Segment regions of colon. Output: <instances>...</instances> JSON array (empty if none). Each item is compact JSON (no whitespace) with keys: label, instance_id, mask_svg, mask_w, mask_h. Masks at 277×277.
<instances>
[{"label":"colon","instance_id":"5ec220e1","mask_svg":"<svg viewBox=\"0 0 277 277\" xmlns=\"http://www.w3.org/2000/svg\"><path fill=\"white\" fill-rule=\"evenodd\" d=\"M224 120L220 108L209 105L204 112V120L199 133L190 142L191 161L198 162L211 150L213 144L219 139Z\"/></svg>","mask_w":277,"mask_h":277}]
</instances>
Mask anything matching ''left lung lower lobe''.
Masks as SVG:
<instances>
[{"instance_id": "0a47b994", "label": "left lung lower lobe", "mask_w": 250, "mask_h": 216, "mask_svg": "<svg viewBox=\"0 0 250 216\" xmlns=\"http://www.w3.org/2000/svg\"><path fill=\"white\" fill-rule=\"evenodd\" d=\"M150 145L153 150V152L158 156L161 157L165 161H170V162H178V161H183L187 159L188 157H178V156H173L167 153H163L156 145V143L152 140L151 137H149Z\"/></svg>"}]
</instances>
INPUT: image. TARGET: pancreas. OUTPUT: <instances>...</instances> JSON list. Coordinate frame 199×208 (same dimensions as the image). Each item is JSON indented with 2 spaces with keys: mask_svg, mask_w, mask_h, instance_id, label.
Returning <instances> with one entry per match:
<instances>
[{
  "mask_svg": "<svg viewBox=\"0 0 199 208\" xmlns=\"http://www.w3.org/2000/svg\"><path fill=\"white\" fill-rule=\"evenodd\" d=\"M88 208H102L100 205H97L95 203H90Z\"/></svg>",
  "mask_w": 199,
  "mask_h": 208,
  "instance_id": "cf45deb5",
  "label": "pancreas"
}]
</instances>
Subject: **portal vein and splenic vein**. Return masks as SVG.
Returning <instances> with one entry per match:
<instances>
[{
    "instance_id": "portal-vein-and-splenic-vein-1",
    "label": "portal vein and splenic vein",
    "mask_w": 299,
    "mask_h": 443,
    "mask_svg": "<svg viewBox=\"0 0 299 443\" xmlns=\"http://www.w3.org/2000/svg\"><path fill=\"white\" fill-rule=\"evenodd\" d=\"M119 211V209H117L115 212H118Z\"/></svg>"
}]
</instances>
● ● ● ● ●
Stated exercise: Please count the lines of the records above that contain the word "left" and reply with the number alone.

Solution: 2